2017 Annual Data Breach Year-End Review

Executive Summary

The number of U.S. data breach incidents tracked in 2017 hit a new record high of 1,579 breaches, according to the 2017 Data Breach Year-End Review released by the Identity Theft Resource Center® (ITRC) and CyberScout®. The Review indicates a drastic upturn of 44.7 percent increase over the record high figures reported for 2016.

“We’ve seen the number of identified breaches increase as a result of industries moving toward more transparency,” said Eva Velasquez, president and CEO of the Identity Theft Resource Center. “We want to encourage businesses and government entities to continue to provide timely reports to their respective Attorney Generals so consumers can be better informed on what are the immediate and long-term impacts to their personal information by any given data breach.”

Of the five industry sectors that the ITRC tracks, the business category again topped the ITRC’s Data Breach List list for the third year in a row with 55 percent of the overall total number of breaches (870). This marks the eighth time since 2005 that the number of breaches for this sector has surpassed all other industries. The Medical/Healthcare industry followed in second place with 23.7 percent of the overall total number of breaches (374). The Banking/Credit/Financial sector rounds out the top three with 8.5 percent of the overall total (134). This is only the second time since 2005 that the Banking/Credit/Financial sector has ranked in the top three industry categories. (See multi-year summary) The remaining two sectors, Educational and Government/Military, represented 8 percent and 4.7 percent respectively.

“Year after year we continue to use the Annual Data Breach Year-End Review as a tool to further glean trends about the state of data breaches, or to confirm what we already know about them,” said Matt Cullina, CEO of CyberScout. “With the business sector being strongly impacted, now more than ever it’s important for organizations of all sizes to not only be prepared for a data breach, but to also be taking proactive steps to plan for the inevitability.”

Hacking dwarfs all other methods of data compromise totaling almost 60% of all breaches

The method of exposure is a critical category when determining the level of harm potentially associated with a data breach. Hence, ITRC captures seven different types of attacks: hacking (with subcategories of phishing, ransomware/malware and skimming), unauthorized access, insider theft, data on the move, accidental exposure, employee error/negligence/improper disposal/loss, and physical theft.

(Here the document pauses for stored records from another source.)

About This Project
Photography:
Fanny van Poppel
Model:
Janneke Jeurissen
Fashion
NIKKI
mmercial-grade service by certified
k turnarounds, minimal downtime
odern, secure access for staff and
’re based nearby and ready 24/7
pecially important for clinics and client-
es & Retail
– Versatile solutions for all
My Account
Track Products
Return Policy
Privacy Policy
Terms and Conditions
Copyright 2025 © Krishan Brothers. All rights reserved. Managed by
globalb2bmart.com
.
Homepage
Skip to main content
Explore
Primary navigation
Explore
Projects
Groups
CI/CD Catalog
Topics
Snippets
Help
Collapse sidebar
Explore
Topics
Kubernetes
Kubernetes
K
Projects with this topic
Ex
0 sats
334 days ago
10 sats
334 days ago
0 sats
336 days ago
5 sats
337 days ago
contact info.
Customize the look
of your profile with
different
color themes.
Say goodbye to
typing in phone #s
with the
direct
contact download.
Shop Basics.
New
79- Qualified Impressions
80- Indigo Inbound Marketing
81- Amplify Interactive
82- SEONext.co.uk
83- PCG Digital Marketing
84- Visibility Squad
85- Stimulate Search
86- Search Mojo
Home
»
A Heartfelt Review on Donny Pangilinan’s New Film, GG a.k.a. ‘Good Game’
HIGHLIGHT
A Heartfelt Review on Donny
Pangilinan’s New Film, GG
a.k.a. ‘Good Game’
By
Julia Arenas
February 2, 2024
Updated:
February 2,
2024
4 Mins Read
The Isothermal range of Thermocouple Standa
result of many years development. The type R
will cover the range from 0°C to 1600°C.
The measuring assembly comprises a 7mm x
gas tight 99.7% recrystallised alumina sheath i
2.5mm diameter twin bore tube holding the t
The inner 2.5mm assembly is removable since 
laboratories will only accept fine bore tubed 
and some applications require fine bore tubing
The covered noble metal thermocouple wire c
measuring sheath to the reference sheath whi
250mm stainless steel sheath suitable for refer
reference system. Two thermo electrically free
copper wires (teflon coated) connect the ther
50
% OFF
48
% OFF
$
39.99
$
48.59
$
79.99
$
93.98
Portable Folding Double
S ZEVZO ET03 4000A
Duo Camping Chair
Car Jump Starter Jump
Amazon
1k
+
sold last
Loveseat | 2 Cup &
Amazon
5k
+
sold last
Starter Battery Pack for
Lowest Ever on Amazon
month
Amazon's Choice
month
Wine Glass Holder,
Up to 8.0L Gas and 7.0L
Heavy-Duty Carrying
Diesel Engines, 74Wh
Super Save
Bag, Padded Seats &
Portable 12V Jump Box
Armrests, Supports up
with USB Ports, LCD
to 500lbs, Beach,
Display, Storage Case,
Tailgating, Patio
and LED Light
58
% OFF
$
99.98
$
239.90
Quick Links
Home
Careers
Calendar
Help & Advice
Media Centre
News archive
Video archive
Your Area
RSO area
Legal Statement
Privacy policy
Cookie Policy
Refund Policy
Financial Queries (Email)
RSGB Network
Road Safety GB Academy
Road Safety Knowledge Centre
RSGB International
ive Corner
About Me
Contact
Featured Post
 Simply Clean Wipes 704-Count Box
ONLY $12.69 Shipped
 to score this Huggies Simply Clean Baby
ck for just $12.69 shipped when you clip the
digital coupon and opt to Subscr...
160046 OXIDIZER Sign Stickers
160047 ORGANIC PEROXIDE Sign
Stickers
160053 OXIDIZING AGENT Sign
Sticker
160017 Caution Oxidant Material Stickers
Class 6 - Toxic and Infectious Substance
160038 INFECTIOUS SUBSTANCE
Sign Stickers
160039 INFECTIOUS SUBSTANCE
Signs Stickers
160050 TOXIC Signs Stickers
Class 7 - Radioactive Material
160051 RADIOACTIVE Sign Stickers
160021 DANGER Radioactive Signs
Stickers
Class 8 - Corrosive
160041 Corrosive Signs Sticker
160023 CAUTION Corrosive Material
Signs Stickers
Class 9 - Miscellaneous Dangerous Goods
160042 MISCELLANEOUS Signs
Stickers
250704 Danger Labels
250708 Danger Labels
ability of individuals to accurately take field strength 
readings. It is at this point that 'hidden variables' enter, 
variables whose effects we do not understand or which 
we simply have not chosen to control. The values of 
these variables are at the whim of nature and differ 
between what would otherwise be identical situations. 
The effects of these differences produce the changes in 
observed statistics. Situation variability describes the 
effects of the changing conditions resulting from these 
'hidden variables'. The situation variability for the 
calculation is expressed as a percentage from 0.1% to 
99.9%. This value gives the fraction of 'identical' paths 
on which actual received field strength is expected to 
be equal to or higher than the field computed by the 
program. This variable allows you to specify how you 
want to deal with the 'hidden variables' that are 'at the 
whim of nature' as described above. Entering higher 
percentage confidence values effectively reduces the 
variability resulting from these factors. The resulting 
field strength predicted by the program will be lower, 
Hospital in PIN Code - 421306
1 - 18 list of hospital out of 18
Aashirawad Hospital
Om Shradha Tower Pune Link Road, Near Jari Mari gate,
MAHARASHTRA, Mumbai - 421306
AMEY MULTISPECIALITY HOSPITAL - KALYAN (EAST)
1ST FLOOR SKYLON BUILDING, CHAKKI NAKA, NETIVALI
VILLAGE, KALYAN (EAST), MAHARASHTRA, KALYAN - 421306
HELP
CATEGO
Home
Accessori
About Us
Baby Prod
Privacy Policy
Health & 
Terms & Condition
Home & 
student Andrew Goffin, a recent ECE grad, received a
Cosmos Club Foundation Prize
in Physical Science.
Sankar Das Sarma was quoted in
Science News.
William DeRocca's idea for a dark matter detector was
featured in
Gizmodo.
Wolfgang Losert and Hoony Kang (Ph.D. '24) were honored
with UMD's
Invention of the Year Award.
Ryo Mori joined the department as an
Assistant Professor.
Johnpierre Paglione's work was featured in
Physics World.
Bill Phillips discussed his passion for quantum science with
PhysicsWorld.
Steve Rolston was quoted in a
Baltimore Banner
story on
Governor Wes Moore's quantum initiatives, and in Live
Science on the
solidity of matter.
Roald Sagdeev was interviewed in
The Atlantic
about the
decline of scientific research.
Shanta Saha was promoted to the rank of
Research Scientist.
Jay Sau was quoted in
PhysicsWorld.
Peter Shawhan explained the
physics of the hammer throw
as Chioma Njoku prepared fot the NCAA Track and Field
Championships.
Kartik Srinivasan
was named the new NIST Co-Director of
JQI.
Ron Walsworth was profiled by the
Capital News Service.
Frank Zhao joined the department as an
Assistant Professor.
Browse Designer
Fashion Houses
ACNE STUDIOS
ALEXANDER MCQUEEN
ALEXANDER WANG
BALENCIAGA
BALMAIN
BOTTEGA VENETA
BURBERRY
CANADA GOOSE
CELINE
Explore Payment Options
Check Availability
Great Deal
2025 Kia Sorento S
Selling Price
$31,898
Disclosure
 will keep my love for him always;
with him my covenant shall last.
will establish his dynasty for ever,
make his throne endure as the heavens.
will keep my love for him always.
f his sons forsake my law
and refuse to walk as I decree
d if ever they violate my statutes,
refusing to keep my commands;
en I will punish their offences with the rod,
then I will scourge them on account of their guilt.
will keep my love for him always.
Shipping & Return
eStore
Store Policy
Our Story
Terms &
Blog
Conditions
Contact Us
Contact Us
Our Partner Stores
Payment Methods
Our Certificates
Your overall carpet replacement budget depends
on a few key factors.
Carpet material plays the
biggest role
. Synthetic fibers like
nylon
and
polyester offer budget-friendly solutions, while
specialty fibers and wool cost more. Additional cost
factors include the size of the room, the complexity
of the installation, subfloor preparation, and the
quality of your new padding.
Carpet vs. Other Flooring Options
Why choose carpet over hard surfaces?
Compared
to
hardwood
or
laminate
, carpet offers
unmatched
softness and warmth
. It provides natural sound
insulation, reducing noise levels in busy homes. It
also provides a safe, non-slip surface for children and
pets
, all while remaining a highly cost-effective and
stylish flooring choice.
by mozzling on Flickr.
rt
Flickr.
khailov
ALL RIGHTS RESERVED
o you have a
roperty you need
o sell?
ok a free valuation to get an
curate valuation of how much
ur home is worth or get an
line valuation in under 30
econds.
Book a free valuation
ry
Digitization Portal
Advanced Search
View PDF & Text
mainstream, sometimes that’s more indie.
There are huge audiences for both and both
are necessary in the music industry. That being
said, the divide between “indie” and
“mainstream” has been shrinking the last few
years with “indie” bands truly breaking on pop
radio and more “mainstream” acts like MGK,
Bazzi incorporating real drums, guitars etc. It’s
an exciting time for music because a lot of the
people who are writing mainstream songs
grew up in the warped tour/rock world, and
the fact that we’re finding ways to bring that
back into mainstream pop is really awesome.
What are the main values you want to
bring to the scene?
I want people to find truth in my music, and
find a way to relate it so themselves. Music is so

Hacking continues to rank highest in the type of attack, at 59.4 percent of the breaches, an increase of 3.2 percent over 2016 figures: Of the 940 breaches attributed to hacking, 21.4 percent involved phishing and 12.4 percent involved ransomware/malware. Unauthorized Access, which was newly added as a method of attack in 2016, represented nearly 11 percent of the overall total of breaches for a 3.4 percent increase over 2016 figures. Unauthorized Access is defined as breaches which involve some kind of access to the data but the publicly available breach notification letters do not explicitly include the term hacking.

Hacking incidents had a significant impact on the Business sector this year, with nearly 40 percent of the breached businesses identifying this type of attack as the cause for the breach. On the other end of the spectrum, the Government/Military sector was far less impacted with only 1.3 percent of the total breach occurrences being attributed to hacking.

The Appeal of Credit and Debit Card Numbers Continues to Increase Year Over Year

Nearly 20 percent of breaches included credit and debit card information, a nearly 6 percent increase from last year. The actual number of records included in these breaches grew by a dramatic 88 percent over the figures we reported in 2016. Despite efforts from all stakeholders to lessen the value of compromised credit/debit credentials, this information continues to be attractive and lucrative to thieves and hackers.

Social Security Numbers are even more widely available.

While the debate regarding the use of the Social Security Number as an authenticator continues, it must be called out that with multiple exposures of millions of SSNs they should no longer serve as a primary authenticator. Throughout 2017, there were 830 data breach incidents involving Social Security numbers, representing more than half of the total reported number of breaches. As a result of these breaches, nearly 158 million SSN’s were exposed or 88 percent of the total number of records exposed.

The number of exposed records in this report represents the minimum number and should be viewed as such. A significant percentage of the available data breach notification letters (36.7 percent) fail to include the number of exposed records, hence the ITRC’s consistent call for more transparency and accuracy in notification letters. Progress is being made, however, as this represents an improvement over 2016 when more than half the notifications did not include the number of exposed records.

“Understanding the type of personal information that has been exposed is absolutely critical for affected consumers.” said Karen Barney, Director of Program Support for the ITRC. “While a Social Security number continues to be the most valuable piece of information in the hands of a thief, even the exposure of emails, passwords or usernames can be problematic as this information often plays a role in hacking and phishing attacks.